DOs: 

1. Simplify -> 2D. Use this to work out your algorithm. 

1a. Start by considering 
simplest arrangements of circles that have/have not voids 
and/or cavities. 

2. Visualize. 

2a. For 3D visualization use Rasmol -- this is what we will use to test the output of your code. 

3. Put your protein on a regular cubic grid. 
That will address the resolution question. 

4. Bounding box (parallelepiped). Will need to d to distinguish cavity from void.

4a. Box boundary = outside.   

5. Analysis of the problem (and possibly even algorithm building) 
will simplify if you bloat each atom by 
the probe radius. Then, voids are points in space not occupied by the 
bloated atoms. 

6. Create lots of test cases for which you know the answer by construction. 

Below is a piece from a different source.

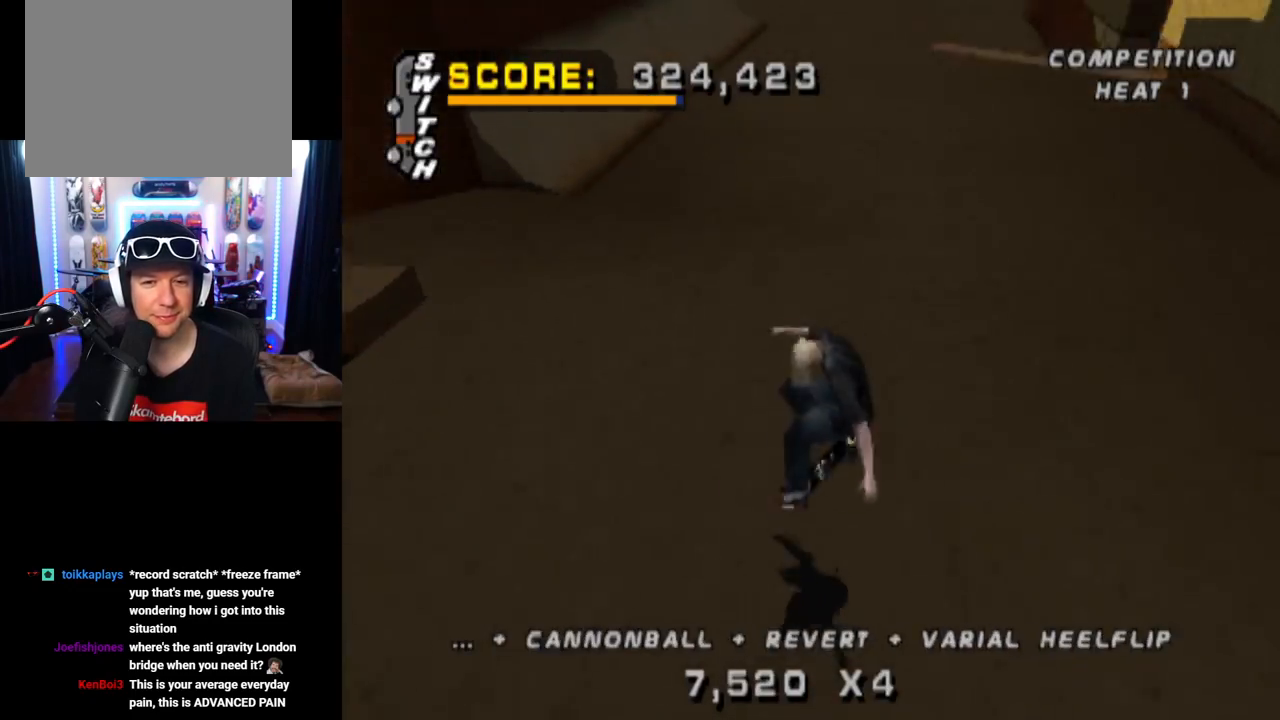
{"buttons": ["CROSS", "SQUARE", "DPAD_RIGHT"], "left_stick": "center", "right_stick": "center", "events": [[66, "DPAD_UP", "up"], [150, "DPAD_DOWN", "down"], [300, "DPAD_DOWN", "up"], [433, "DPAD_RIGHT", "down"], [500, "SQUARE", "down"]]}
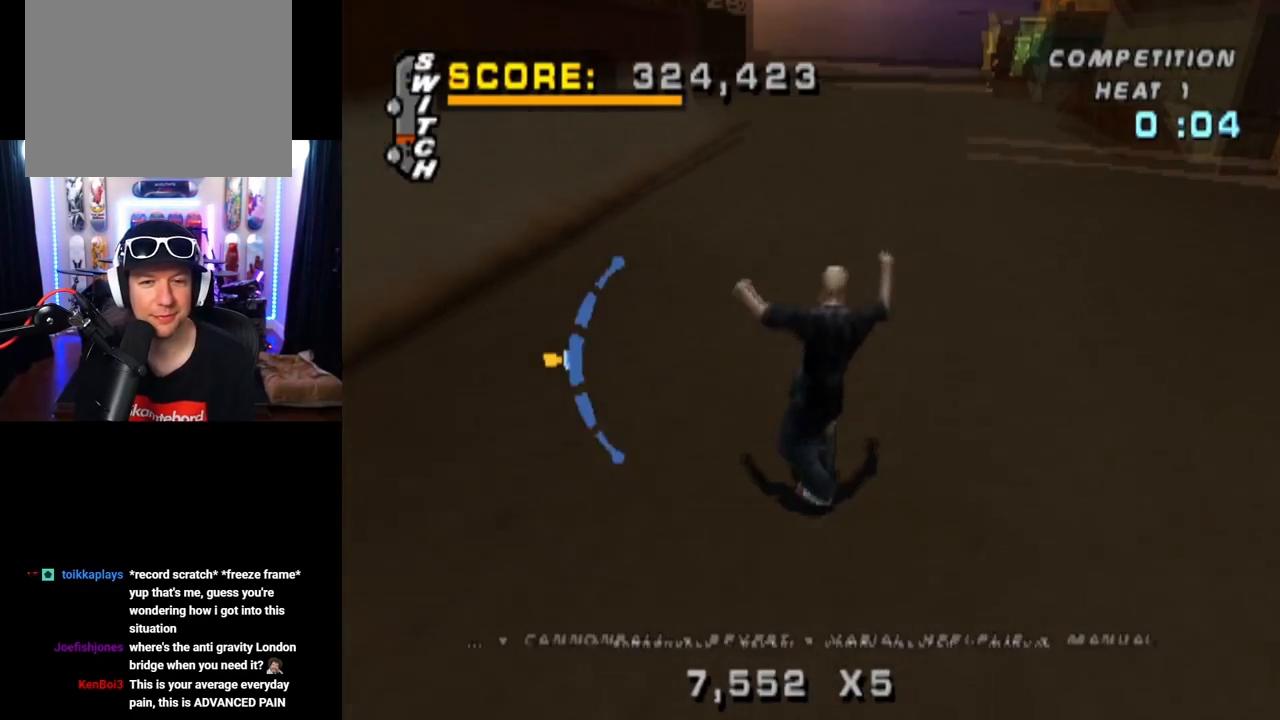
{"buttons": ["CROSS", "DPAD_UP"], "left_stick": "center", "right_stick": "center", "events": [[17, "CROSS", "up"], [217, "CROSS", "down"], [234, "SQUARE", "up"], [384, "DPAD_RIGHT", "up"], [484, "DPAD_UP", "down"]]}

7. Team work is key.  Regular meetings! Division of labor (e.g. one team 
member builds test cases, etc. ) 

7a. For success, it is virtually a must that by the time you finish part II,
you already have a code that reads correct input, and outputs files in 
the corrct format, which can be visualized by e.g. rasmol or pymol. 
That will help 
you a lot, especially with creating your own test cases, which is also 
a must.  

8. Stay away from complex algorithms. The simpler the better. Simpler 
algorithms are usually more robust. Brute force may just be OK.
 

DONTs:

1) Do not assume the atom positions have any regularity to them.  

2) 1D. Too simplified, throws baby away with bath water.

3) Do not try to find the actual exact boundary of the protein. Hard. 
The bounding box gives you the natural, easy to find  "outside". 

4) Under no circumstance start working on the exatra credit unless the main 
problem has been worked out and tested thoroughly!